REQUIRED WORK:
• 1. Answer these three questions from the column about spammer Alan Ralsky:
(a) In which state is Ralsky based?
(b) On which Web site was the Ralsky story discussed?
(c) According to the Spamhaus Project, Ralsky ranks among the top how many spammers now operating?
• 2. Could you extend the column about Alan Ralsky and his postal junk mail, picking up from where it stops?

Paul Gilster
It's hard to feel sympathy for a spammer, but I had to wince when I heard about what happened to Alan Ralsky. The Michigan-based spam king was the subject of a recent article in a Detroit newspaper. Now he is the subject of a huge anti-spam campaign launched by people miffed at his marketing.
It seems the Ralsky story was discussed on the Slashdot.org Web site, where someone came up with an idea: Let's send a spammer tons of junk mail and see how he likes it. In this case, we're not talking about e-mail, but the physical stuff: catalogs, brochures, sweepstakes come-ons, you name it. The Slashdot crowd signed Ralsky up for everything in sight.
The Spamhaus Project, which tracks these things from the United Kingdom, says that Ralsky is one of the top five spammers now operating. But he doesn't seem to like postal spam and is not happy about getting his mail delivered in bags. The latest word is that Ralsky has engaged a lawyer to sue the people sending him this stuff. Gee, do you think he has figured out that junk mail is a nuisance?

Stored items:
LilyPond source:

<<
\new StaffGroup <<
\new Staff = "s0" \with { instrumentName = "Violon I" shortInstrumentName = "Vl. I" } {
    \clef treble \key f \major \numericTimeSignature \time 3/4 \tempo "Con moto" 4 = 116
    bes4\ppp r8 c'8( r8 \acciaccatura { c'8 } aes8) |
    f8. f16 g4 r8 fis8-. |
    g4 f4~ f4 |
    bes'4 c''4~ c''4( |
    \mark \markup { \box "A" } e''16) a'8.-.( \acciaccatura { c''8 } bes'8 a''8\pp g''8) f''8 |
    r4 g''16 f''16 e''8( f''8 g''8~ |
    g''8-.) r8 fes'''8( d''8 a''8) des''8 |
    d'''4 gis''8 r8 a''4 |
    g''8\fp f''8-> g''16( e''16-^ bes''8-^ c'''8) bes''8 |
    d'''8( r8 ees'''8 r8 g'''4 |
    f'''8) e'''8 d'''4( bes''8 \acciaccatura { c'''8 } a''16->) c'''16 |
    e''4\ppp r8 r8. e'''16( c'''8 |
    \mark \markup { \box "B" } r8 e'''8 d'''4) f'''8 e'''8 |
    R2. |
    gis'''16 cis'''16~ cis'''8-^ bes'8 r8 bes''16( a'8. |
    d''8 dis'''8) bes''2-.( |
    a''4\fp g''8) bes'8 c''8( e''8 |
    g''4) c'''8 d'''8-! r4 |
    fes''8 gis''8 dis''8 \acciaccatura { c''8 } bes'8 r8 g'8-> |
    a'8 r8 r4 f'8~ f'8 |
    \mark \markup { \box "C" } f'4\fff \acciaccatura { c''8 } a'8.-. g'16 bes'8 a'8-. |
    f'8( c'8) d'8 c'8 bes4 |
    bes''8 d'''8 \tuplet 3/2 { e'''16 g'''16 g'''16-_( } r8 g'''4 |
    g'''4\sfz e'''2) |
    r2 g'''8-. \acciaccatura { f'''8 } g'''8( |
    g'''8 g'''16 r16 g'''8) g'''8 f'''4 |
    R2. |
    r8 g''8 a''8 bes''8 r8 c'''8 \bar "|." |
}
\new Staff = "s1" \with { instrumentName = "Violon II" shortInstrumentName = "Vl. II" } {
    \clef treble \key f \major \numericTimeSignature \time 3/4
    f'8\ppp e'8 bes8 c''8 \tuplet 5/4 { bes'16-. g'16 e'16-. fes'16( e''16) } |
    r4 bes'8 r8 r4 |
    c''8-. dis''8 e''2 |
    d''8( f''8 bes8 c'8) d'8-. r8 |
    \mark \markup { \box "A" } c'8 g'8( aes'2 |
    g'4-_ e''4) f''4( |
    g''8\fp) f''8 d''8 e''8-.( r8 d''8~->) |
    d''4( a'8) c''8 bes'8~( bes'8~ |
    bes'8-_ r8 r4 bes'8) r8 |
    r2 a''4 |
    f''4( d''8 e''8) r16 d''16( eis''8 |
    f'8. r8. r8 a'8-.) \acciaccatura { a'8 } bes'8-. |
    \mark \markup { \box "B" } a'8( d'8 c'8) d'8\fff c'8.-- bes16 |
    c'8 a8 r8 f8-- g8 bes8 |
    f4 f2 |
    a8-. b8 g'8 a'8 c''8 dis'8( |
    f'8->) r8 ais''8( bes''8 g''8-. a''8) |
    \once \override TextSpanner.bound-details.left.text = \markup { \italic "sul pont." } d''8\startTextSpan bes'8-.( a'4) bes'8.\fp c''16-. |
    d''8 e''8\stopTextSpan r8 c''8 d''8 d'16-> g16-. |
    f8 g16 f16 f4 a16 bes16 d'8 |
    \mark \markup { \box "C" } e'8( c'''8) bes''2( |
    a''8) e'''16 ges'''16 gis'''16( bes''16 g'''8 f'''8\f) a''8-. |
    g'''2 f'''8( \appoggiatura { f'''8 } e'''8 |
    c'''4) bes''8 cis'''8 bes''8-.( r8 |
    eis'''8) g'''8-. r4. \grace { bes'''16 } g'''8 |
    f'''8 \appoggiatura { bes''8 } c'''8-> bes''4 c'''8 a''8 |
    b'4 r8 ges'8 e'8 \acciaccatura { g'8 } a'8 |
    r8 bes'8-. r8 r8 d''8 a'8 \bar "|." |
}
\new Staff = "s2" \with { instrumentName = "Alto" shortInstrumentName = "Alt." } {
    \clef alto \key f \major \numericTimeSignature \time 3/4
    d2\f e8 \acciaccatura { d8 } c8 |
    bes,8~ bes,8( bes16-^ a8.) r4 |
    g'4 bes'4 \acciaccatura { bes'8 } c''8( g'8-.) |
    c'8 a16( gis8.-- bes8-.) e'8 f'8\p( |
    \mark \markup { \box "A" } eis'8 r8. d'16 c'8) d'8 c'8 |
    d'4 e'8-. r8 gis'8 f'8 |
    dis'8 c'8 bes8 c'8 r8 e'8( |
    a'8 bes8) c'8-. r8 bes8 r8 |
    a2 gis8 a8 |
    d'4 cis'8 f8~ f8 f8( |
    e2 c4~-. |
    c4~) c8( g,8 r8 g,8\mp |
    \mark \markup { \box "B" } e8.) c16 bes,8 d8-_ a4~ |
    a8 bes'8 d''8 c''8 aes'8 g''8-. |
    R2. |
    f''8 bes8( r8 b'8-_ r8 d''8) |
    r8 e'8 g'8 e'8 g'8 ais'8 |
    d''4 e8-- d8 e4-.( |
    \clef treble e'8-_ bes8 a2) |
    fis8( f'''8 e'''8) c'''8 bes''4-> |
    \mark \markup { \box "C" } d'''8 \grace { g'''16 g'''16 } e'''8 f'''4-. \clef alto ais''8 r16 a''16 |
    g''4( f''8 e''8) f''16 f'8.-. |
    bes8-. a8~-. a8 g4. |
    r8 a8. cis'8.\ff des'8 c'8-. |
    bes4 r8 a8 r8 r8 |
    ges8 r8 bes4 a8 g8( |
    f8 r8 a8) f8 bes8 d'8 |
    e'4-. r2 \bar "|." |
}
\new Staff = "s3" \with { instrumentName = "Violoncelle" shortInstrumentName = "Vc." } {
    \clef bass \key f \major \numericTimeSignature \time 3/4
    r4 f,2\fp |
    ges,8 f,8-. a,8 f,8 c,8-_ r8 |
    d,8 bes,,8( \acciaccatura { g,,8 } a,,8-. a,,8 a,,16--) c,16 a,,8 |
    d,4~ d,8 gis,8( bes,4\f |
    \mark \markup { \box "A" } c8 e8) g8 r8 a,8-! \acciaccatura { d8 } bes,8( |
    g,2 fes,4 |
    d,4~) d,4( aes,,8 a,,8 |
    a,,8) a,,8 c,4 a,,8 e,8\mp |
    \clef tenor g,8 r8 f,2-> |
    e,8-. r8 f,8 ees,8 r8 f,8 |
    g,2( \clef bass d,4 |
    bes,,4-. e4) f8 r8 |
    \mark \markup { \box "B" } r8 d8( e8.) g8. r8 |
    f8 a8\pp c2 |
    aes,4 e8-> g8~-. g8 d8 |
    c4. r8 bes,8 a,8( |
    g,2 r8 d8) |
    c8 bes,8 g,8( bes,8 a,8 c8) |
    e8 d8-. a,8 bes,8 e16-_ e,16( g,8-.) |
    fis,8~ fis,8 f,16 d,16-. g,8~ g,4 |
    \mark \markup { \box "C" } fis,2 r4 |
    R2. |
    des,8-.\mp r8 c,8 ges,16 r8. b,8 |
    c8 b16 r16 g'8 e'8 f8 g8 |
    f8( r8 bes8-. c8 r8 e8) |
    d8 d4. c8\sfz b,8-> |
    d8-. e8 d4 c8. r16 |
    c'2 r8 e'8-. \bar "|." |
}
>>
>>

ACTIVITY ANSWERS:
• 1.
(a) Michigan
(b) Slashdot.org
(c) The top five

• 2.
Meanwhile, I keep getting e-mail from people asking whether it's just their imaginations, or has spam really been on the rise? The answer, according to spam-screener Brightmail, is that spam has gone from 8 percent to 40 percent of all e-mail. You can expect to get roughly 2,200 spam messages this year, some of it come-ons for phony e-mail filters that actually make you a magnet for more spam.
Twenty-six states, including North Carolina, have set up curbs of one kind or another on unsolicited e-mail, but it's easy enough for spam operations to change location. And though good service providers do enforce anti-spam policies, a smart spammer can spread the messaging among multiple companies, keeping the daily traffic flow low enough to escape their notice.
On the federal level, it's heartening to report that the Federal Trade Commission recently sued six spammers, but note this: The feds can go after only illegal schemes. There are no federal laws on spam per se, so that if the messages that are plaguing you aren't fraudulent, but simply advertising, you won't get any help from Washington.
In some ways, spam has become the leading edge of technology. It's driving the fortunes of a new round of startups with technology designed to filter your mail. Among more established players, McAfee's SpamKiller (
www.mcafee.com) is a solid tool for home users. BrightMail (
www.brightmail.com) and 8e6 Technologies (
www.8e6technologies.com) provide filtering options for business, often using special hardware built for the job.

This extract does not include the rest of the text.